How can I find out how many shares a listed company has?

Thank you


----------



## pixel (31 October 2011)

tom82 said:


> How can I find out how many shares a listed company has?
> 
> Thank you



 visit ASX Announcements, e.g. http://www.asx.com.au/asx/statistics/announcements.do?by=asxCode&asxCode=svl&timeframe=D&period=M3
then look up the latest Appendix 3B, which will list all shares and options, if any, in paragraph 8.


----------



## tom82 (31 October 2011)

pixel said:


> visit ASX Announcements, e.g. http://www.asx.com.au/asx/statistics/announcements.do?by=asxCode&asxCode=svl&timeframe=D&period=M3
> then look up the latest Appendix 3B, which will list all shares and options, if any, in paragraph 8.




Thank you very much for your reply, very helpful!

Thanks again


----------



## tom82 (31 October 2011)

tom82 said:


> Thank you very much for your reply, very helpful!
> 
> Thanks again




How can I find out if Appendix 3B is not listed in a companies released anouncements?

 Just keep going through each year until the documnet is found, I guess.

How and where can I find the number of current shareholders a company has?
Sorry I forgot to add it in the first post.


----------



## pixel (31 October 2011)

tom82 said:


> How and where can I find the number of current shareholders a company has?
> Sorry I forgot to add it in the first post.



 The top 20 holders are often listed with their holdings; that give you some idea.
Annual reports have the information too - may even be a requirement.

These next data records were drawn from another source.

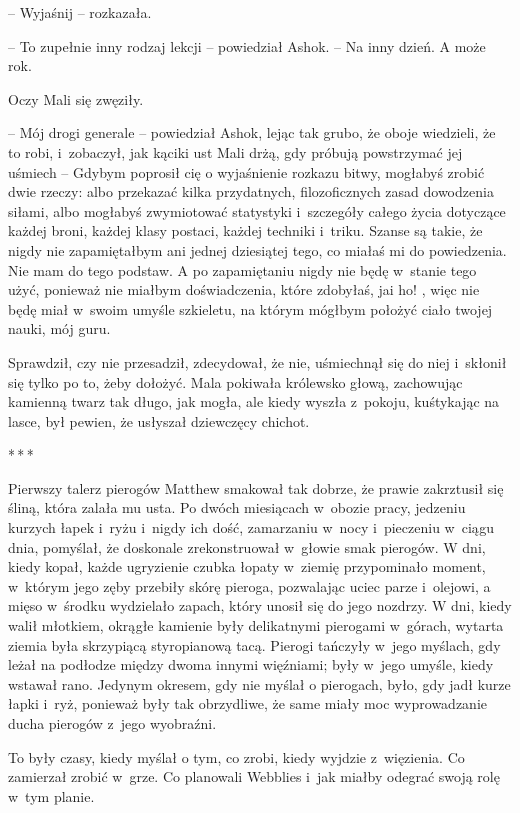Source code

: \documentclass[oneside,polish,11pt,rmheadings]{mwbk}
\newcommand{\threeast}{\par\centerline{*\,*\,*}\medskip\par}
\begin{document}
-- Wyjaśnij -- rozkazała.

-- To zupełnie inny rodzaj lekcji -- powiedział Ashok. -- Na inny dzień. A może rok.

Oczy Mali  się zwęziły.

-- Mój drogi generale -- powiedział Ashok, lejąc tak grubo, że oboje wiedzieli, że to robi, i~zobaczył, jak kąciki ust Mali drżą, gdy próbują powstrzymać jej uśmiech -- Gdybym poprosił cię o wyjaśnienie rozkazu bitwy, mogłabyś zrobić dwie rzeczy: albo przekazać kilka przydatnych, filozoficznych zasad dowodzenia siłami, albo mogłabyś zwymiotować statystyki i~szczegóły całego życia dotyczące każdej broni, każdej klasy postaci, każdej techniki i~triku. Szanse są takie, że nigdy nie zapamiętałbym ani jednej dziesiątej tego, co miałaś mi do powiedzenia. Nie mam do tego podstaw. A po zapamiętaniu nigdy nie będę w~stanie tego użyć, ponieważ nie miałbym doświadczenia, które zdobyłaś, jai ho! , więc nie będę miał w~swoim umyśle szkieletu, na którym mógłbym położyć ciało twojej nauki, mój guru. 

Sprawdził, czy nie przesadził, zdecydował, że nie, uśmiechnął się do niej i~skłonił się tylko po to, żeby dołożyć. Mala pokiwała królewsko głową, zachowując kamienną twarz tak długo, jak mogła, ale kiedy wyszła z~pokoju, kuśtykając na lasce, był pewien, że usłyszał  dziewczęcy chichot.

\bigskip
\threeast

Pierwszy talerz pierogów Matthew smakował tak dobrze, że prawie zakrztusił się śliną, która zalała mu usta. Po dwóch miesiącach w~obozie pracy, jedzeniu kurzych łapek i~ryżu i~nigdy ich dość, zamarzaniu w~nocy i~pieczeniu w~ciągu dnia, pomyślał, że doskonale zrekonstruował w~głowie smak pierogów. W dni, kiedy kopał, każde ugryzienie czubka łopaty w~ziemię przypominało moment, w~którym jego zęby przebiły skórę pieroga, pozwalając uciec parze i~olejowi, a mięso w~środku wydzielało zapach, który unosił się do jego nozdrzy. W dni, kiedy walił młotkiem, okrągłe kamienie były delikatnymi pierogami w~górach, wytarta ziemia była skrzypiącą styropianową tacą. Pierogi tańczyły w~jego myślach, gdy leżał na podłodze między dwoma innymi więźniami; były w~jego umyśle, kiedy wstawał rano. Jedynym okresem, gdy nie myślał o pierogach, było, gdy jadł kurze łapki i~ryż, ponieważ były tak obrzydliwe, że same miały moc wyprowadzanie ducha pierogów z~jego wyobraźni.

To były czasy, kiedy myślał o tym, co zrobi, kiedy wyjdzie z~więzienia. Co zamierzał zrobić w~grze. Co planowali Webblies i~jak miałby odegrać swoją rolę w~tym planie.
\end{document}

But if you want others to do the legwork for you, you may want to subscribe to a live data service. The providers I use, MDS Financial and Paritech, both offer that kind of information - and more - in a fundamental window.


----------



## tom82 (31 October 2011)

pixel said:


> The top 20 holders are often listed with their holdings; that give you some idea.
> Annual reports have the information too - may even be a requirement.
> 
> But if you want others to do the legwork for you, you may want to subscribe to a live data service. The providers I use, MDS Financial and Paritech, both offer that kind of information - and more - in a fundamental window.
> ...




Does it have to be a live service?
Would an EOD data provider suffice?

Where can I get a list of data providiers?

Thanks


----------



## pixel (31 October 2011)

tom82 said:


> Does it have to be a live service?
> Would an EOD data provider suffice?
> 
> Where can I get a list of data providiers?
> ...



 Browse the ASX website. There's heaps of free information, education, help, lists of...
Even a tab "Information Providers" that leads to http://www.asx.com.au/professionals/information-providers.htm


----------



## Whiskers (31 October 2011)

tom82 said:


> How can I find out if Appendix 3B is not listed in a companies released anouncements?
> 
> Just keep going through each year until the documnet is found, I guess.




As pixel says also in Annual Reports, at the end of the financial statements will be details of the shareholding.


----------